Re: [Lustre-discuss] improving metadata performance [was Re: question about size on MDS (MDT) for lustre-1.8]

2011-05-03 Thread Andreas Dilger
Just to follow up in this issue. We landed a patch for 2.1 that will reduce the 
default OST cache to objects 8MB or smaller.  This can still be tuned via 
/proc, but is likely to provide better all-around performance by avoiding cache 
flushes for streaming read and write operations.

Robin, it would be great to know if tuning this would also solve your cache 
pressure woes without having to resort to disabling the VM cache pressure 
(which isn't something we can do by default for all users).

Cheers, Andreas

On 2011-02-09, at 8:11 AM, Robin Humble robin.humble+lus...@anu.edu.au wrote:

 rejoining this topic after a couple of weeks of experimentation
 
 Re: trying to improve metadata performance -
 
 we've been running with vfs_cache_pressure=0 on OSS's in production for
 over a week now and it's improved our metadata performance by a large factor.
 
 - filesystem scans that didn't finish in ~30hrs now complete in a little
   over 3 hours. so ~10x speedup.
 
 - a recursive ls -altrR of my home dir (on a random uncached client) now
   runs at 2000 to 4000 files/s wheras before it could be 100 files/s.
   so 20 to 40x speedup.
 
 of course vfs_cache_pressure=0 can be a DANGEROUS setting because
 inodes/dentries will never be reclaimed, so OSS's could OOM.

> _Dataset extract_
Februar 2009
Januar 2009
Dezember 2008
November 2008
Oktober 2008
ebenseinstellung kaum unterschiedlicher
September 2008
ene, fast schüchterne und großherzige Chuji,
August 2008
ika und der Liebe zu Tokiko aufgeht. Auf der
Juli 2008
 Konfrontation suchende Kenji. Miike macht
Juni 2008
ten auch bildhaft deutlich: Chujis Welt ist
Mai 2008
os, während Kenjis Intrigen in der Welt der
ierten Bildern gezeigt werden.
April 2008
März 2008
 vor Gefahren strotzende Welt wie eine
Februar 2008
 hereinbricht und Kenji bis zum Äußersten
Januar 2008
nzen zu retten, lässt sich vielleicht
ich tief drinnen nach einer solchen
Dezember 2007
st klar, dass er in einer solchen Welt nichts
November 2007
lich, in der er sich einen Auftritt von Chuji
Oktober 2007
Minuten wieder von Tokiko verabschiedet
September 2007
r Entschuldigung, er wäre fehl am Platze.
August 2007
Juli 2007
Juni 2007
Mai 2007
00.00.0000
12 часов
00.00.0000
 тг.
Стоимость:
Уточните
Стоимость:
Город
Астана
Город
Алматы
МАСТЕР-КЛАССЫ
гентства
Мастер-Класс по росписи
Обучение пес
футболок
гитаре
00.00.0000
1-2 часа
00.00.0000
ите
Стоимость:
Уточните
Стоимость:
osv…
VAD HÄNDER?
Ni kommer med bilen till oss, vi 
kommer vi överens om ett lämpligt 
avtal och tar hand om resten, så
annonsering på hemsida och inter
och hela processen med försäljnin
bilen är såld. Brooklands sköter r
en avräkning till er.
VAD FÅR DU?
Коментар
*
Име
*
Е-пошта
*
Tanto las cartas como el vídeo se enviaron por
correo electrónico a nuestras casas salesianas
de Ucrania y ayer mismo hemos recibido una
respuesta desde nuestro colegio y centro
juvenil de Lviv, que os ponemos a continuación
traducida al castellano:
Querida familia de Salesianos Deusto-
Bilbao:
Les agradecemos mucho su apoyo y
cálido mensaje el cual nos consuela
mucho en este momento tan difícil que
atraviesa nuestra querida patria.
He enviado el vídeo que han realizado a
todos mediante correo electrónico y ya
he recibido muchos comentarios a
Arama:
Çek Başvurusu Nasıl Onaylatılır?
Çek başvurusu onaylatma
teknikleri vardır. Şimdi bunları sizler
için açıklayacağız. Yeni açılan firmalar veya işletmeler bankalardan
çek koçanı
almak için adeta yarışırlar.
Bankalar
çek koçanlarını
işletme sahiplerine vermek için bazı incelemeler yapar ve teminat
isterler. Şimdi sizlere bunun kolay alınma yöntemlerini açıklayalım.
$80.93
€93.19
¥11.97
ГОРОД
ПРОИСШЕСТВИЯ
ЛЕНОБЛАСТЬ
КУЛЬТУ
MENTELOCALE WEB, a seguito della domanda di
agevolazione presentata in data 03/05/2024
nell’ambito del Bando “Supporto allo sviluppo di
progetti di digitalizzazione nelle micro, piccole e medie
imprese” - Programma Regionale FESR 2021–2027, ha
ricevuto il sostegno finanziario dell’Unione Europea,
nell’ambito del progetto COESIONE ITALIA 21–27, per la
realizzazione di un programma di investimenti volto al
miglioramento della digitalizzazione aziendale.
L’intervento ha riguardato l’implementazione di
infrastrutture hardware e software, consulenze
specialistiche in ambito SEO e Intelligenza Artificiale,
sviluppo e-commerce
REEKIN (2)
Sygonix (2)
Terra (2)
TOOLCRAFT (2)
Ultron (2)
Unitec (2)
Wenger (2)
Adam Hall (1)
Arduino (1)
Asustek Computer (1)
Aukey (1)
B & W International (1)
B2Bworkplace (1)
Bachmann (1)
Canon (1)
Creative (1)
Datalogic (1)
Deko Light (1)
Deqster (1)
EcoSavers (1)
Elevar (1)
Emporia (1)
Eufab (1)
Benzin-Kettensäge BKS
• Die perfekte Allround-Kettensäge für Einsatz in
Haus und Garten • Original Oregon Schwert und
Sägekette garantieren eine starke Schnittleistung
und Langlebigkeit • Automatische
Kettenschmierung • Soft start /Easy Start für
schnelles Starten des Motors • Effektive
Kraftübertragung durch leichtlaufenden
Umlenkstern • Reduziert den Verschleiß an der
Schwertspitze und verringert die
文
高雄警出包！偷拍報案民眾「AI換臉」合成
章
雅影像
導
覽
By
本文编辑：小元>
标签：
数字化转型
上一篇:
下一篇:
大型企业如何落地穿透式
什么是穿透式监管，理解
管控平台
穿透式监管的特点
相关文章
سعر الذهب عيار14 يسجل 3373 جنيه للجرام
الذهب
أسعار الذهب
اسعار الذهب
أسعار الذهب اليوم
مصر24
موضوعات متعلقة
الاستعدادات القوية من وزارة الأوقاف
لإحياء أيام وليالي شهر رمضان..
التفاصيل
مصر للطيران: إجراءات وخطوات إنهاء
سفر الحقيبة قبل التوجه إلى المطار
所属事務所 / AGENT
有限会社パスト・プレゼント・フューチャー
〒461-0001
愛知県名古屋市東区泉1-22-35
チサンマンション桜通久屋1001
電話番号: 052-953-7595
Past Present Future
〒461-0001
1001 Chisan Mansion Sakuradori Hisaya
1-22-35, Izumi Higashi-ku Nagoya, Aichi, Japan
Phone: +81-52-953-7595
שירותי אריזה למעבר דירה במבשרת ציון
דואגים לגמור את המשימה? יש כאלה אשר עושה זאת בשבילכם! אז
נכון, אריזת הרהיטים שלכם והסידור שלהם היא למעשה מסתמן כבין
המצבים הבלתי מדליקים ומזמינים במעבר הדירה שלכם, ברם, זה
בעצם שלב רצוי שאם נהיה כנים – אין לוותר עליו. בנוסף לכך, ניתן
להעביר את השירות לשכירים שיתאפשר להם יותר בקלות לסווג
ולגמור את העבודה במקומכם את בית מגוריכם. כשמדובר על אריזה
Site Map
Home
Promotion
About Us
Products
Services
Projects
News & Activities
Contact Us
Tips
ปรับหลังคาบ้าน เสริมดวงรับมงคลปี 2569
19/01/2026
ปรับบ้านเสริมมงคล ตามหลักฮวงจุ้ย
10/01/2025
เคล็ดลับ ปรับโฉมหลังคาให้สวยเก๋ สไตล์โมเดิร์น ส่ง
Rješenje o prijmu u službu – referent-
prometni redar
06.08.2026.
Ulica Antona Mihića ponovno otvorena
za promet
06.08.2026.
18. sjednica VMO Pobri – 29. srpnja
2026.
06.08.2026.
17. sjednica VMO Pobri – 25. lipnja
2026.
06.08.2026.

> _Tasks to carry out_
a: In the Lustre mailing-list text, what size limit does the patch landed for 2.1 set for the default OST cache?
b: Transcribe the rows exactly, from their first line through the line that contains "hereinbricht und Kenji bis zum Äußersten".

> _Answers to the exercise_
a: It limits the default OST cache to objects 8MB or smaller.

b:
Februar 2009
Januar 2009
Dezember 2008
November 2008
Oktober 2008
ebenseinstellung kaum unterschiedlicher
September 2008
ene, fast schüchterne und großherzige Chuji,
August 2008
ika und der Liebe zu Tokiko aufgeht. Auf der
Juli 2008
 Konfrontation suchende Kenji. Miike macht
Juni 2008
ten auch bildhaft deutlich: Chujis Welt ist
Mai 2008
os, während Kenjis Intrigen in der Welt der
ierten Bildern gezeigt werden.
April 2008
März 2008
 vor Gefahren strotzende Welt wie eine
Februar 2008
 hereinbricht und Kenji bis zum Äußersten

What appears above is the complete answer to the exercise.